### Input material ###

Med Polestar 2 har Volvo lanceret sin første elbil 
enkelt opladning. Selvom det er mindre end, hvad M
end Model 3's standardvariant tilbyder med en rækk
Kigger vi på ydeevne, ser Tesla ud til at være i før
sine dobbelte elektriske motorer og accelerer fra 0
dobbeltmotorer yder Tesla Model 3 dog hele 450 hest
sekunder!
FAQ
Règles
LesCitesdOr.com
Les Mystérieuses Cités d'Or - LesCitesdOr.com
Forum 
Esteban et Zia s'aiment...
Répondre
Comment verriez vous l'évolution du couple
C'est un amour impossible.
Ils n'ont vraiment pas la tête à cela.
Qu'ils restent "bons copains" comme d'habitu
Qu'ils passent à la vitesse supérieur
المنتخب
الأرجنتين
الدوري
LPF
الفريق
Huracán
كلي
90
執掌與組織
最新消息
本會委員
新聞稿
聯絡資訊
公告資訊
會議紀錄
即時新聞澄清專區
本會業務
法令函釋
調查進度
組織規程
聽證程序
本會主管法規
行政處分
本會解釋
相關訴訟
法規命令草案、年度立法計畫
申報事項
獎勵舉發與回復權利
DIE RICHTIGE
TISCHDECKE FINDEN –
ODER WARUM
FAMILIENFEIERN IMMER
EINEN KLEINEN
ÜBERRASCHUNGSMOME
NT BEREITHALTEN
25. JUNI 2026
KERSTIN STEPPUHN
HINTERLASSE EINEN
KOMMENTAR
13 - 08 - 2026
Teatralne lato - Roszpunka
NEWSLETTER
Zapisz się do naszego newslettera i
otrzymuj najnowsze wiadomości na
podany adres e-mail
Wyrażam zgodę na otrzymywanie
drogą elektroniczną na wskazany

###
### Input material ###

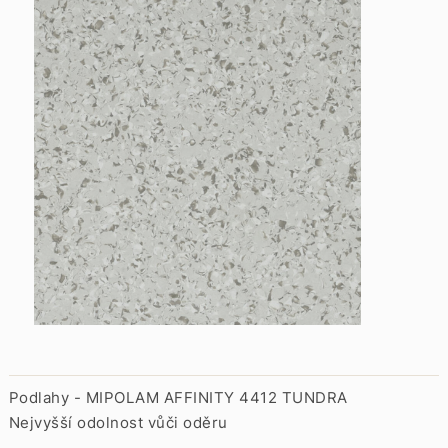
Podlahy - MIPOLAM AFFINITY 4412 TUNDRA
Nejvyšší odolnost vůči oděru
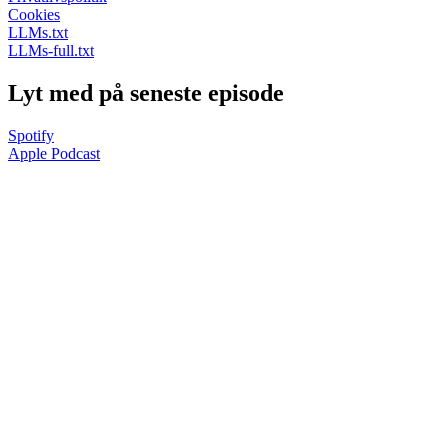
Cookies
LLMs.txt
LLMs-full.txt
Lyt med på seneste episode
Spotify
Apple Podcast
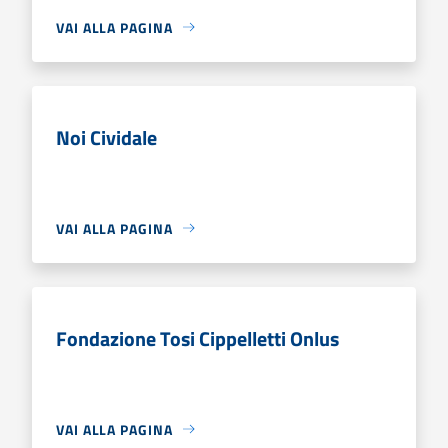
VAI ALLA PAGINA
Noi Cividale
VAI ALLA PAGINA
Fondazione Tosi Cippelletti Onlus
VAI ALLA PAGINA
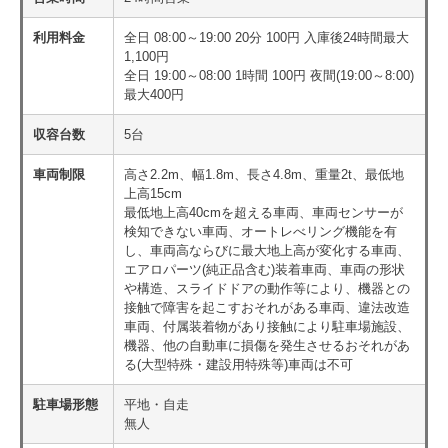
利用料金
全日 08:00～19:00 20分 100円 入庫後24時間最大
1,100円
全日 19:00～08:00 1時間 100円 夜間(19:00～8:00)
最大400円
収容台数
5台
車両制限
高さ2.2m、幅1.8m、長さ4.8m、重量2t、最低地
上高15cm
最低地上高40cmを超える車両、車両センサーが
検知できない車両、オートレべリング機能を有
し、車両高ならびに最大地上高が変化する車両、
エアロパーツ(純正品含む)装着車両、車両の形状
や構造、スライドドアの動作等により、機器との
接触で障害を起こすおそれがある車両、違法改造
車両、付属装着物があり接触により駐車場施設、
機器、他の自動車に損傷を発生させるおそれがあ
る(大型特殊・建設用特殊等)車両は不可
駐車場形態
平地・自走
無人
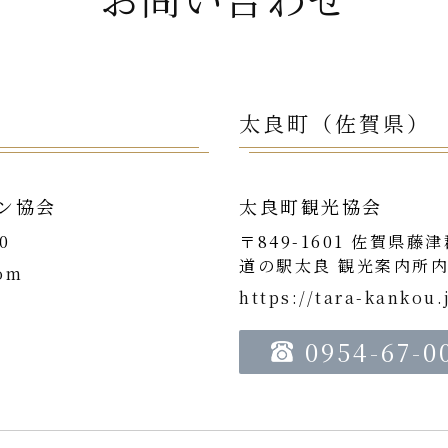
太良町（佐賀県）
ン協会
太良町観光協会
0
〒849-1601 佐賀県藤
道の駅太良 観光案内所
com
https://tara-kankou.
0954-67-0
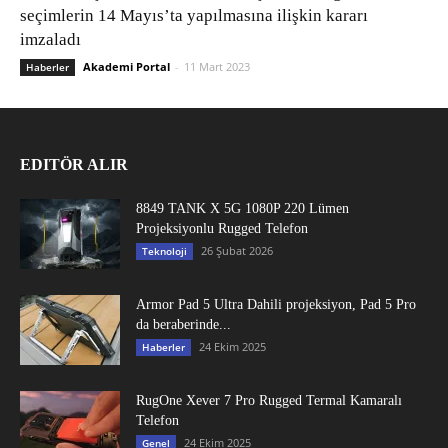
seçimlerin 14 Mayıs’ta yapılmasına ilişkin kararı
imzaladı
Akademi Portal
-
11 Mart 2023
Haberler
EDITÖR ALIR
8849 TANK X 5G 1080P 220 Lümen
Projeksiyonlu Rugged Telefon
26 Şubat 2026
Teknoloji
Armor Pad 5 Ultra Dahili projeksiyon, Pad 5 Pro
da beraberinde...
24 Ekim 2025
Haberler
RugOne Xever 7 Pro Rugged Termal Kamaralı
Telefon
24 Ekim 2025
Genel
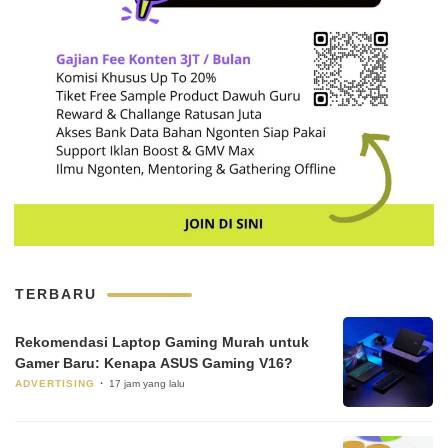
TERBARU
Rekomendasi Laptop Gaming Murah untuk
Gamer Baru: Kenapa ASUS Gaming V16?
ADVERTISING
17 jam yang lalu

###
### Input material ###

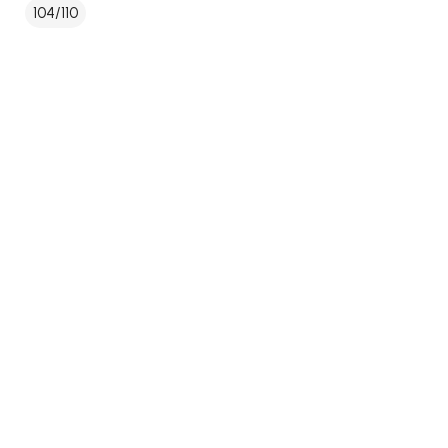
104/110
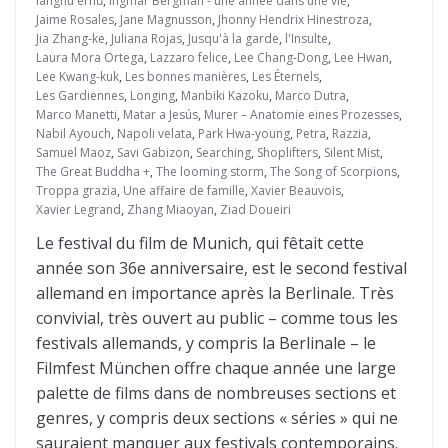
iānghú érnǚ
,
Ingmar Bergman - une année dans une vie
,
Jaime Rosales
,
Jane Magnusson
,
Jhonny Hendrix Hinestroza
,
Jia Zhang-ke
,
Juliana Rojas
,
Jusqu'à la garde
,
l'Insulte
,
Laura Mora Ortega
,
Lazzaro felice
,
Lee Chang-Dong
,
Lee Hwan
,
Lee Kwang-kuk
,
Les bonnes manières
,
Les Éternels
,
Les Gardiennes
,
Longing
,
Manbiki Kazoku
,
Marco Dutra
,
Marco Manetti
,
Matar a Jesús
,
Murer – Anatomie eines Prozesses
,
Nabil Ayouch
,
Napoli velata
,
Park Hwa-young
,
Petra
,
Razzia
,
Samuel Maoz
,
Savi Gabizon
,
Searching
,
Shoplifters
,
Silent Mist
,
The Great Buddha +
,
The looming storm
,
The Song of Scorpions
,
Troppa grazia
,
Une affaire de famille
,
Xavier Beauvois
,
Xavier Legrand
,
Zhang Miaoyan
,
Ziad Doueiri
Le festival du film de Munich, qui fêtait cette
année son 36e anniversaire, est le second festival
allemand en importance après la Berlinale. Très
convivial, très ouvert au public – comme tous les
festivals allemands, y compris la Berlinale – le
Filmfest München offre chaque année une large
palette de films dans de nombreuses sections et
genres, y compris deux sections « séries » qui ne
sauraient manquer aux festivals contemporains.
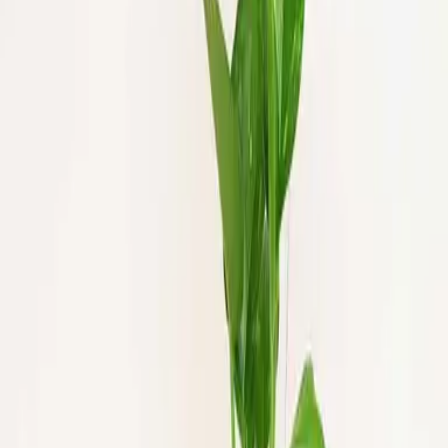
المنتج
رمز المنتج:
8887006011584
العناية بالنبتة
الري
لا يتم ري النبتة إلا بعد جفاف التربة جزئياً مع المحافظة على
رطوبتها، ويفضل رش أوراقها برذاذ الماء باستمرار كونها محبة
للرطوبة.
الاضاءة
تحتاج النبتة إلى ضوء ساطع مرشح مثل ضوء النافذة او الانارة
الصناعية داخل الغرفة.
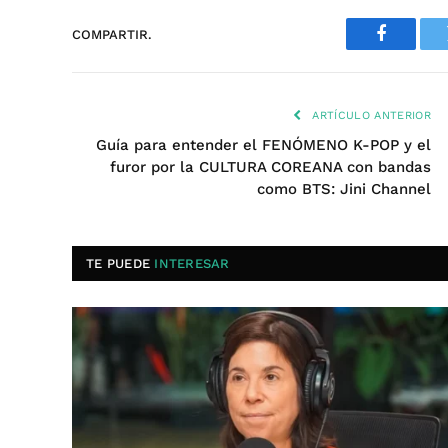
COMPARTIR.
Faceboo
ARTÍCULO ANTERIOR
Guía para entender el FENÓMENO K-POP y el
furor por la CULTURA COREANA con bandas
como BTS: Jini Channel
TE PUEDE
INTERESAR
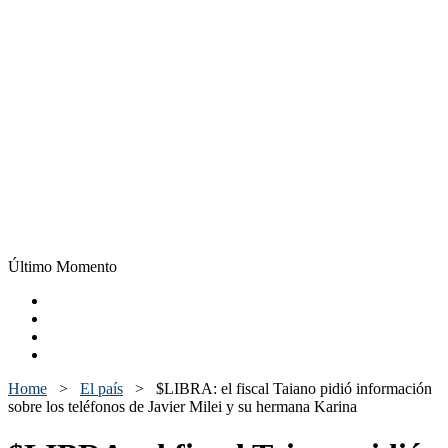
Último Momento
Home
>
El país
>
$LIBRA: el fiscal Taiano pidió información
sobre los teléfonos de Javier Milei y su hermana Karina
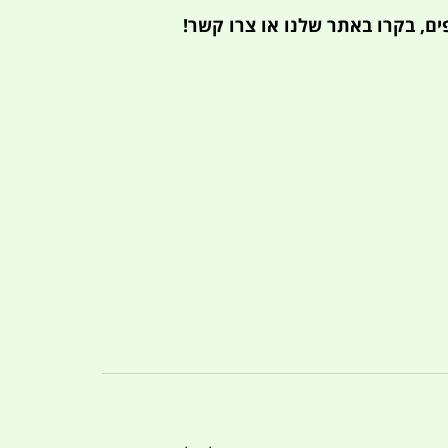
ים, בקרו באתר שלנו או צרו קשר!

###

Problem description - Only the lines above from the one with "Kigger vi på" up to and including the one with "drogą elektroniczną na wskazany" should be repeated, exactly as written.

Task answer -
Kigger vi på ydeevne, ser Tesla ud til at være i før
sine dobbelte elektriske motorer og accelerer fra 0
dobbeltmotorer yder Tesla Model 3 dog hele 450 hest
sekunder!
FAQ
Règles
LesCitesdOr.com
Les Mystérieuses Cités d'Or - LesCitesdOr.com
Forum 
Esteban et Zia s'aiment...
Répondre
Comment verriez vous l'évolution du couple
C'est un amour impossible.
Ils n'ont vraiment pas la tête à cela.
Qu'ils restent "bons copains" comme d'habitu
Qu'ils passent à la vitesse supérieur
المنتخب
الأرجنتين
الدوري
LPF
الفريق
Huracán
كلي
90
執掌與組織
最新消息
本會委員
新聞稿
聯絡資訊
公告資訊
會議紀錄
即時新聞澄清專區
本會業務
法令函釋
調查進度
組織規程
聽證程序
本會主管法規
行政處分
本會解釋
相關訴訟
法規命令草案、年度立法計畫
申報事項
獎勵舉發與回復權利
DIE RICHTIGE
TISCHDECKE FINDEN –
ODER WARUM
FAMILIENFEIERN IMMER
EINEN KLEINEN
ÜBERRASCHUNGSMOME
NT BEREITHALTEN
25. JUNI 2026
KERSTIN STEPPUHN
HINTERLASSE EINEN
KOMMENTAR
13 - 08 - 2026
Teatralne lato - Roszpunka
NEWSLETTER
Zapisz się do naszego newslettera i
otrzymuj najnowsze wiadomości na
podany adres e-mail
Wyrażam zgodę na otrzymywanie
drogą elektroniczną na wskazany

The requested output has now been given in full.